YOUR TASK: Copy each line of the data beneath in which the word "linejoin" appears.

DATA FOR PROCESSING:

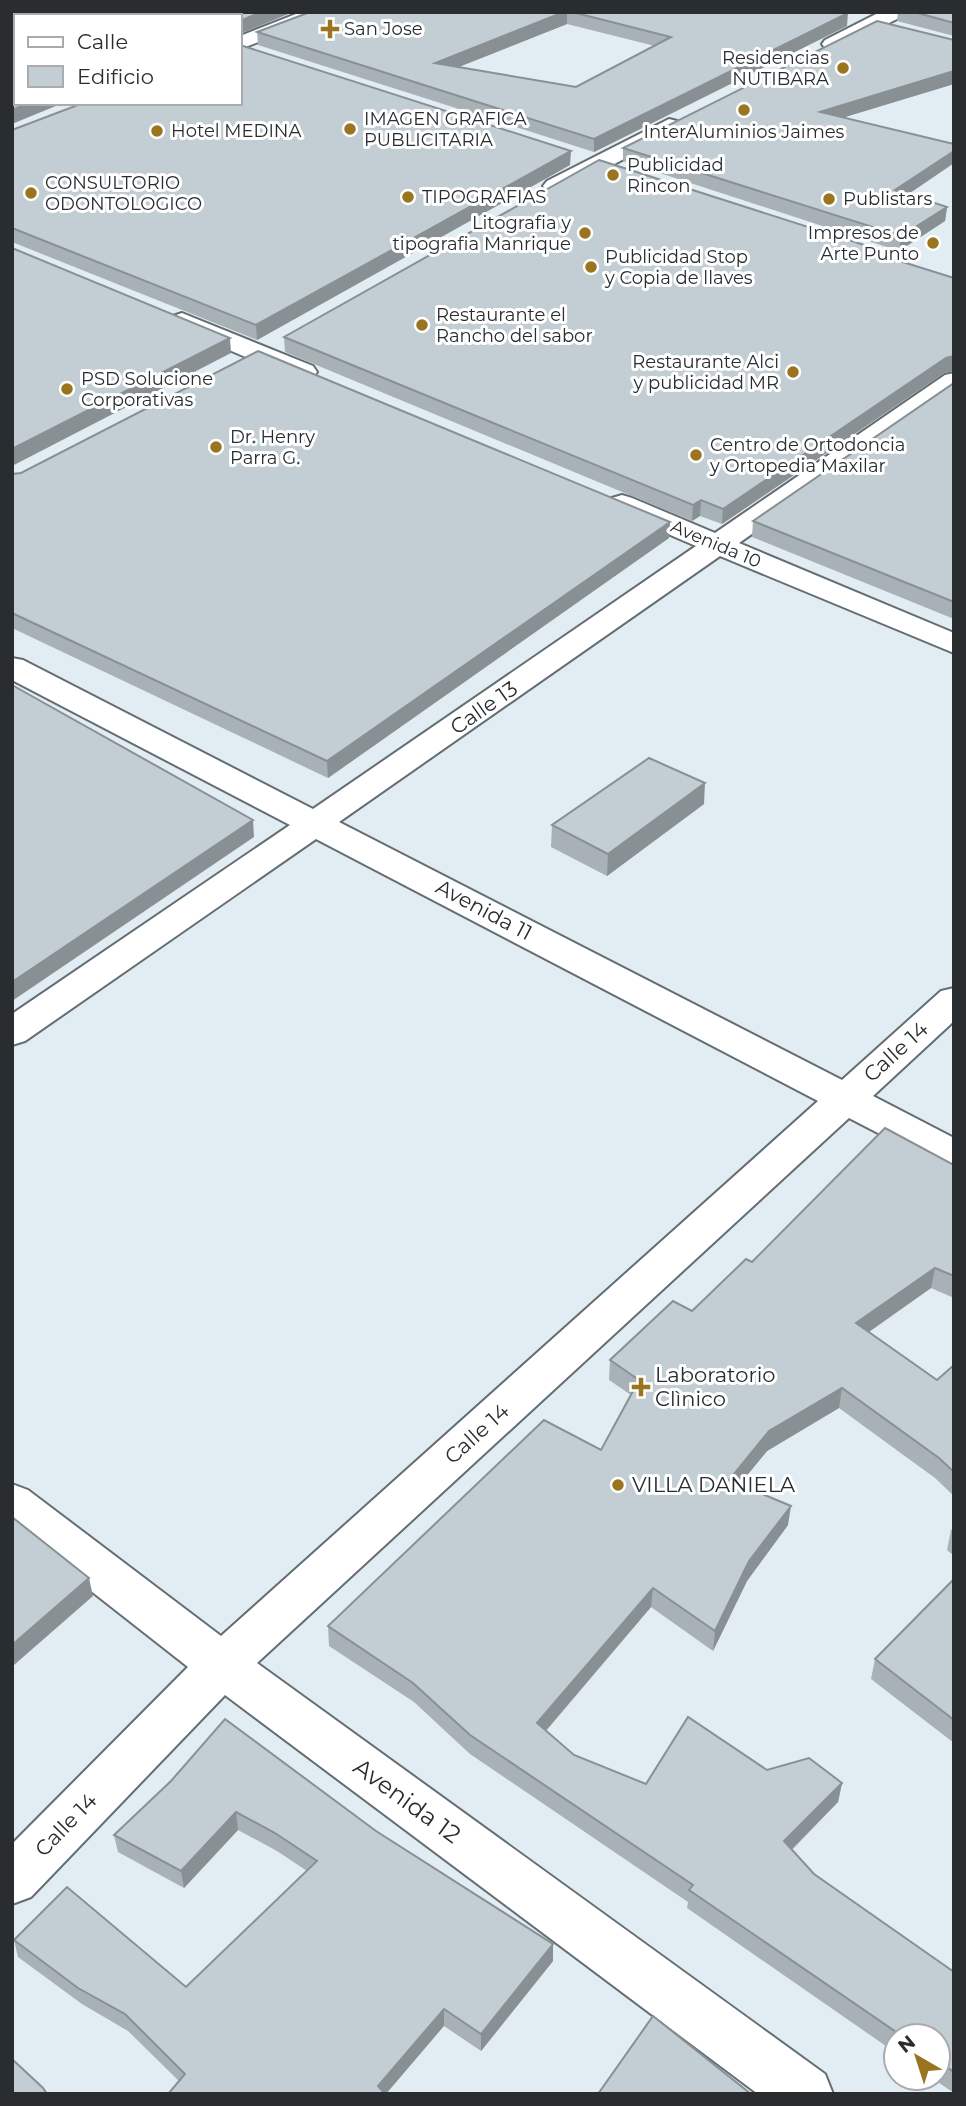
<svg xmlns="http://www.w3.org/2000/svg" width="966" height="2106" font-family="Montserrat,sans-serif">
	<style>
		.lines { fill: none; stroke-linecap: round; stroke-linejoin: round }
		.minor-casing { stroke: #636d73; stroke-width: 4 }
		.tertiary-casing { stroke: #636d73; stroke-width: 4 }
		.minor { fill: #fff; fill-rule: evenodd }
		.tertiary { fill: #fff; fill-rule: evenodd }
		.wall { fill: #a7b1b6; fill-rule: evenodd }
		.shaded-wall { fill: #889094 }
		.building { fill: #c2ced4; stroke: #889094; stroke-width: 2 }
		.poi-dot { fill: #9a741f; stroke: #fff; stroke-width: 2.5 }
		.labels { text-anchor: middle; stroke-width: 6; stroke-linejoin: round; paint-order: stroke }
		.far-poi-label { font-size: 18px; fill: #292d2f; stroke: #fff; text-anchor: start }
		.far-street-label { font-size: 18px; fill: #292d2f; stroke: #fff }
		.street-label { font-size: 21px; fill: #292d2f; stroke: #fff }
		.poi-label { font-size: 21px; fill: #292d2f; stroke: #fff; text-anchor: start }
		.near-street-label { font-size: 24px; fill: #292d2f; stroke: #fff }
	</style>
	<rect width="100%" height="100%" fill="#e1ecf3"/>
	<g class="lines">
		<defs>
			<g id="minor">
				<polygon points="880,12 906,12 903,16 839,48 825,48 822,44 825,40"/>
				<polygon points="669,119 677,121 680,126 677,131 563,191 547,191 543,186 547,181"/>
				<polygon points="182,313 313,366 317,372 313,378 304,380 295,378 173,326 169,321 173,316"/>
				<polygon points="954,373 954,393 739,543 954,633 954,653 720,556 339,822 842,1080 941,991 954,988 954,1021 873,1096 954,1138 954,1169 940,1165 849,1118 257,1663 825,2074 833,2094 758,2094 225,1695 31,1897 12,1904 12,1844 188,1667 12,1529 12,1484 28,1490 221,1636 818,1101 316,839 25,1041 12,1045 12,1014 290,825 12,680 12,658 23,660 313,809 696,546 612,510 608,504 612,498 622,495 632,498 715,533 945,375"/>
			</g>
			<polygon id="tertiary" points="301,12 330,12 327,16 240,49 240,36"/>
		</defs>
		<!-- minor casing -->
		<use href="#minor" class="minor-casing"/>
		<!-- tertiary casing -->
		<use href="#tertiary" class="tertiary-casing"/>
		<!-- minor -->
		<use href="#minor" class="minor"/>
		<!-- tertiary -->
		<use href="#tertiary" class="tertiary"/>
	</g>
	<!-- wall -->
	<g class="wall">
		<path d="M310,12H846L847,26L594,152L258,45L257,32ZM567,24L655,46L576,87L458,67Z"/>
		<polygon points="898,12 954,12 954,36 897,21"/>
		<polygon points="954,40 954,84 844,117 954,144 954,163 908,194 947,207 945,221 899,251 623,161 623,148"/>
		<polygon points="12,130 570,165 257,340 12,242"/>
		<polygon points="880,250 879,255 954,278 954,371 944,373 722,524 700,516 692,521 285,352 284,337"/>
		<polygon points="954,383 954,619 752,537 753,521"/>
		<polygon points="12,474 670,522 669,538 328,778 12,628"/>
		<polygon points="704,804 607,876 551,847 552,825"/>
		<polygon points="954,1165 954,1298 931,1288 869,1332 937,1380 954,1365 954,1496 935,1478 839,1408 767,1451 739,1484 788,1525 747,1581 713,1651 651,1607 546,1731 574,1755 646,1784 767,1770 842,1783 838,1802 792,1850 814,1874 954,1972 954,2093 932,2078 938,2078 938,2036 896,2036 896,2053 687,1908 688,1902 470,1754 414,1702 329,1646 328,1626 601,1450 631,1395 609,1380 610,1360 692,1311 752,1262"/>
		<polygon points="954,1528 954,1556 947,1550 951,1530"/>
		<polygon points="954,1579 954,1743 871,1679 875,1659"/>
		<polygon points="171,1781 553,1961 481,2051 444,2026 179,2081 128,2031 82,2004 18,1957 14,1940 186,1987 307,1871 277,1851 238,1830 184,1888 118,1852 114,1835"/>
	</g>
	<!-- shaded-wall -->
	<g class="shaded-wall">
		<polygon points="261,12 293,12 240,34 240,21"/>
		<polygon points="564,12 567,12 567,24 436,76 435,63"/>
		<polygon points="848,13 847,26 594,152 594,139"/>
		<polygon points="954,71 954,84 819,125 820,112"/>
		<polygon points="29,103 63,103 12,124 12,110"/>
		<polygon points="571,151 570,165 257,340 256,325"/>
		<polygon points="954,151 954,163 894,204 895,190"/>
		<polygon points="947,207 945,221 899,251 901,236"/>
		<polygon points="230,338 231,353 12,466 12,449"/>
		<polygon points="954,356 954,371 944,373 722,524 723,509 946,358"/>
		<polygon points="701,500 700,516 692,521 693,505"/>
		<polygon points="670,522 669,538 328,778 327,761"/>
		<polygon points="705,783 704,804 607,876 608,854"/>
		<polygon points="253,820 254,837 12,1001 12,982"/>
		<polygon points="935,1268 931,1288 853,1343 856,1323"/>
		<polygon points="842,1388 839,1408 767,1451 727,1500 729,1480 769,1431"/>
		<polygon points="791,1506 788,1525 747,1581 713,1651 715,1631 749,1561"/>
		<polygon points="89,1578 93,1596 14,1665 12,1658 12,1645"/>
		<polygon points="653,1588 651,1607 536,1742 537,1723"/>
		<polygon points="842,1783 838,1802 781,1860 784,1841"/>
		<polygon points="236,1812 238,1830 184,1888 181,1871"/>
		<polygon points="553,1944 553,1961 481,2051 481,2034"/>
		<polygon points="444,2009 444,2026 386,2094 378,2094 378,2086"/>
	</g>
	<!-- building -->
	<g class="building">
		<polygon points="12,12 261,12 240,21 240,16 16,16 16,103 29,103 12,110"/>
		<polygon points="310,12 564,12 435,63 576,87 671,37 572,12 848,13 594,139 257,32"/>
		<polygon points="914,12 954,12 954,23"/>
		<polygon points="877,21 954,40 954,71 820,112 954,144 954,151 895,190 947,207 901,236 623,148"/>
		<polygon points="240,45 571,151 256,325 12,228 12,130 83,103 240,103"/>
		<polygon points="599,160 880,250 874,253 954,278 954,356 946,358 723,509 701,500 693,505 284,337"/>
		<polygon points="12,248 230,338 12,449"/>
		<polygon points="258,351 670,522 327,761 12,613 12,474 21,473"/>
		<polygon points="954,383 954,602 753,521"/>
		<polygon points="12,685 253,820 12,982"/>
		<polygon points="649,758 705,783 608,854 552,825"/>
		<polygon points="885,1128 954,1165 954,1276 935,1268 856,1323 937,1380 954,1365 954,1472 939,1458 842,1388 769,1431 729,1480 791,1506 749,1561 715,1631 653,1588 537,1723 574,1755 646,1784 688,1717 767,1770 809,1758 842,1783 784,1841 814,1874 954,1972 954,2072 938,2061 938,2036 902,2036 689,1890 693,1885 470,1735 413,1683 328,1626 544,1420 601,1450 639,1380 610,1360 673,1301 692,1311 746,1259 752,1262"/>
		<polygon points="12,1517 89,1578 12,1645"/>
		<polygon points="954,1579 954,1720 875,1659"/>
		<polygon points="225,1719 376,1831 553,1944 481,2034 444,2009 378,2086 385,2094 168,2094 185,2074 125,2014 78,1988 14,1940 67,1887 186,1987 317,1861 275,1833 236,1812 181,1871 114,1835 171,1781"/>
		<polygon points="653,2016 751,2094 598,2094"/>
		<polygon points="12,2059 43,2088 47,2094 12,2094"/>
	</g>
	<!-- markers -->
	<g class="poi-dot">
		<path d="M326.5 18.5h7v7h7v7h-7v7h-7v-7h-7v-7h7z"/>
		<circle cx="843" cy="68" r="7"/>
		<circle cx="744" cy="110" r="7"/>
		<circle cx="350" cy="129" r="7"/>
		<circle cx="157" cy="131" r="7"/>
		<circle cx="613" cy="175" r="7"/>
		<circle cx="31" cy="193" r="7"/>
		<circle cx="408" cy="197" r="7"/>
		<circle cx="829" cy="199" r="7"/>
		<circle cx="585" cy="233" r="7"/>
		<circle cx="933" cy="243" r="7"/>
		<circle cx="591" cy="267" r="7"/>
		<circle cx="422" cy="325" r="7"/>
		<circle cx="793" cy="372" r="7"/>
		<circle cx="67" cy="389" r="7"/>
		<circle cx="216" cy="447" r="7"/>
		<circle cx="696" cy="455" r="7"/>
		<path d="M637.5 1376.5h7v7h7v7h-7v7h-7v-7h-7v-7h7z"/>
		<circle cx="618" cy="1485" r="7"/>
	</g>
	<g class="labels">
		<!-- far-poi labels -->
		<g class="far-poi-label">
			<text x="344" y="35">San Jose</text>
			<text x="829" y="64" text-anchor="end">Residencias<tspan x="829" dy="21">NUTIBARA</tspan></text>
			<text x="364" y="125">IMAGEN GRAFICA<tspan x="364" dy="21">PUBLICITARIA</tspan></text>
			<text x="171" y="137">Hotel MEDINA</text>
			<text x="744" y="138" text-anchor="middle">InterAluminios Jaimes</text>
			<text x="627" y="171">Publicidad<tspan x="627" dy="21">Rincon</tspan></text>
			<text x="45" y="189">CONSULTORIO<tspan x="45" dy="21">ODONTOLOGICO</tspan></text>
			<text x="422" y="203">TIPOGRAFIAS</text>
			<text x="843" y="205">Publistars</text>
			<text x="571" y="229" text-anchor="end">Litografia y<tspan x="571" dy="21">tipografia Manrique</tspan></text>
			<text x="919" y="239" text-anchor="end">Impresos de<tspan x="919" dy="21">Arte Punto</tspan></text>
			<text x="605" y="263">Publicidad Stop<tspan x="605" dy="21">y Copia de llaves</tspan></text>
			<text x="436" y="321">Restaurante el<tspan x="436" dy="21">Rancho del sabor</tspan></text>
			<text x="779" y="368" text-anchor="end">Restaurante Alci<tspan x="779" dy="21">y publicidad MR</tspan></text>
			<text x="81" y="385">PSD Solucione<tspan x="81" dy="21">Corporativas</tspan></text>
			<text x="230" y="443">Dr. Henry<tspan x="230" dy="21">Parra G.</tspan></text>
			<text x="710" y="451">Centro de Ortodoncia<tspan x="710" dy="21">y Ortopedia Maxilar</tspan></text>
		</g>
		<!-- far-street labels -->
		<g class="far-street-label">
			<text transform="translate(716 544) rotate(23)" y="6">Avenida 10</text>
		</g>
		<!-- street labels -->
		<g class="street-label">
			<text transform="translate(484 708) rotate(-35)" y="7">Calle 13</text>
			<text transform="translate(484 910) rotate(28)" y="7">Avenida 11</text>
			<text transform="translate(896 1052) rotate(-42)" y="7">Calle 14</text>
			<text transform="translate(477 1434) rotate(-42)" y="7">Calle 14</text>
			<text transform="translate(66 1825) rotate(-46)" y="7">Calle 14</text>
		</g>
		<!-- poi labels -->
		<g class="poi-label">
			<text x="655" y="1382">Laboratorio<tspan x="655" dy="24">Clìnico</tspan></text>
			<text x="632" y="1492">VILLA DANIELA</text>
		</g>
		<!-- near-street labels -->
		<g class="near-street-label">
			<text transform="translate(407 1801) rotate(36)" y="8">Avenida 12</text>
		</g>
	</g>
	<!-- border -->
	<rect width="966" height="2106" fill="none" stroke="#292d2f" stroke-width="28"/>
	<!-- legend -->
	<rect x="14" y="14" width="228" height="91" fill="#ffffff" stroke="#a9abac" stroke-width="2"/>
	<rect x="28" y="37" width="35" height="10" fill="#ffffff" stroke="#a9abac" stroke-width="2"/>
	<text x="77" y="49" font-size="21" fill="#292d2f">Calle</text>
	<rect x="28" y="66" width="35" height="21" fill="#c2ced4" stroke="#a9abac" stroke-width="2"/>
	<text x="77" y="84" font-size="21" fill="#292d2f">Edificio</text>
	<!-- north arrow -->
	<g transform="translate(917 2057) rotate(321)"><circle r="33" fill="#ffffff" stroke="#a9abac" stroke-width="2"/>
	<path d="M0-5L12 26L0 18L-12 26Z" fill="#9a741f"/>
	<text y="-10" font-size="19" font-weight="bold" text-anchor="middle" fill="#292d2f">N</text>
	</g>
</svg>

WRITTEN ANSWER:
		.lines { fill: none; stroke-linecap: round; stroke-linejoin: round }
		.labels { text-anchor: middle; stroke-width: 6; stroke-linejoin: round; paint-order: stroke }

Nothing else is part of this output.